TASK OBJECTIVE
Reproduce, without any change, the lines that begin with the one containing "in latest draw!" and end with the one containing "to become the biggest ever winner in", including both of those lines.

○ ○ ○ ○ ○ ○ ○

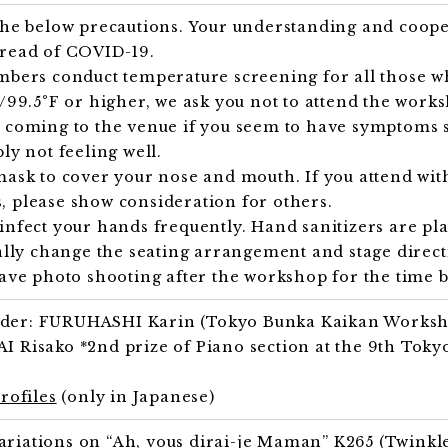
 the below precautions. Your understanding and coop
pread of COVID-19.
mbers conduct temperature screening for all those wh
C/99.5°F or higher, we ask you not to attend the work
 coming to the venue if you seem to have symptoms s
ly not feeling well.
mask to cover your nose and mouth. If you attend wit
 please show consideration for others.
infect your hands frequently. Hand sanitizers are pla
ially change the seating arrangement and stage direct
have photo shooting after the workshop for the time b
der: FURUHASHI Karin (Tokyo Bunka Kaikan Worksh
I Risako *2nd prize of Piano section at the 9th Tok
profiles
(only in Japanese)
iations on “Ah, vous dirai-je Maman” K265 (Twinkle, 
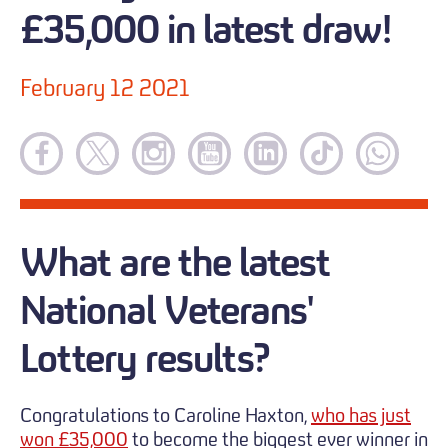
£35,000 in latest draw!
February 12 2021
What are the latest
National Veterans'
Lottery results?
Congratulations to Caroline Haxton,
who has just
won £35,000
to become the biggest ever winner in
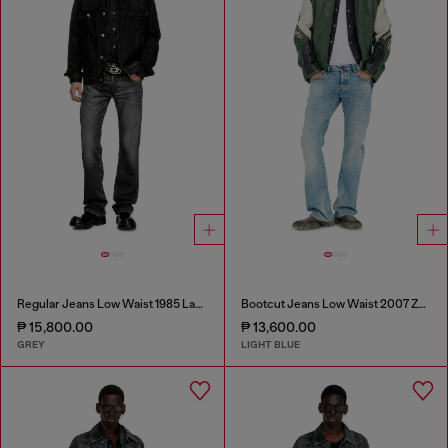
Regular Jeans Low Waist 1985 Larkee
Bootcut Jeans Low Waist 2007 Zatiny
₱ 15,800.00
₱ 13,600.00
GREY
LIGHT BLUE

○ ○ ○ ○ ○ ○ ○

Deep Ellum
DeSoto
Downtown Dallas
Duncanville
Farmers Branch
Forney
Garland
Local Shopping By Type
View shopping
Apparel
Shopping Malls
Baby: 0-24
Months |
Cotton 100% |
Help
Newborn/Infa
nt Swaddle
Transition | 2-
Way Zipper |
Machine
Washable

○ ○ ○ ○ ○ ○ ○

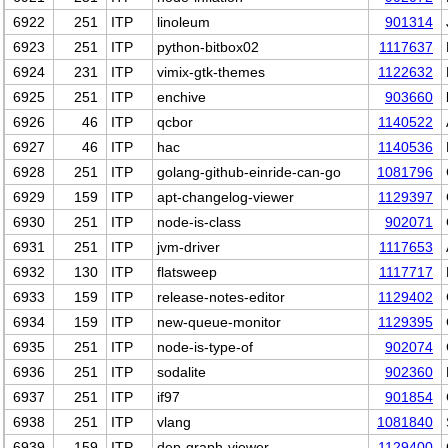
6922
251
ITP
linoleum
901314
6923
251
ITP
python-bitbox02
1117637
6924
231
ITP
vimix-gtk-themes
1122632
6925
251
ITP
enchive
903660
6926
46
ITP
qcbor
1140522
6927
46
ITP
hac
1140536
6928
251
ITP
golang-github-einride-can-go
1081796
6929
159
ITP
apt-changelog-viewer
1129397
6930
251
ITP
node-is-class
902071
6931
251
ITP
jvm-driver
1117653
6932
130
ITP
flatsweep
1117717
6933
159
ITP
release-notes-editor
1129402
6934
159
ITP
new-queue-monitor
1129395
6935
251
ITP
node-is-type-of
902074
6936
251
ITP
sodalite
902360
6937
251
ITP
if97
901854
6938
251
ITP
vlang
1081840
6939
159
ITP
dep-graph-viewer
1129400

○ ○ ○ ○ ○ ○ ○

RESULT
£35,000 in latest draw!
February 12 2021
What are the latest
National Veterans'
Lottery results?
Congratulations to Caroline Haxton,
who has just
won £35,000
to become the biggest ever winner in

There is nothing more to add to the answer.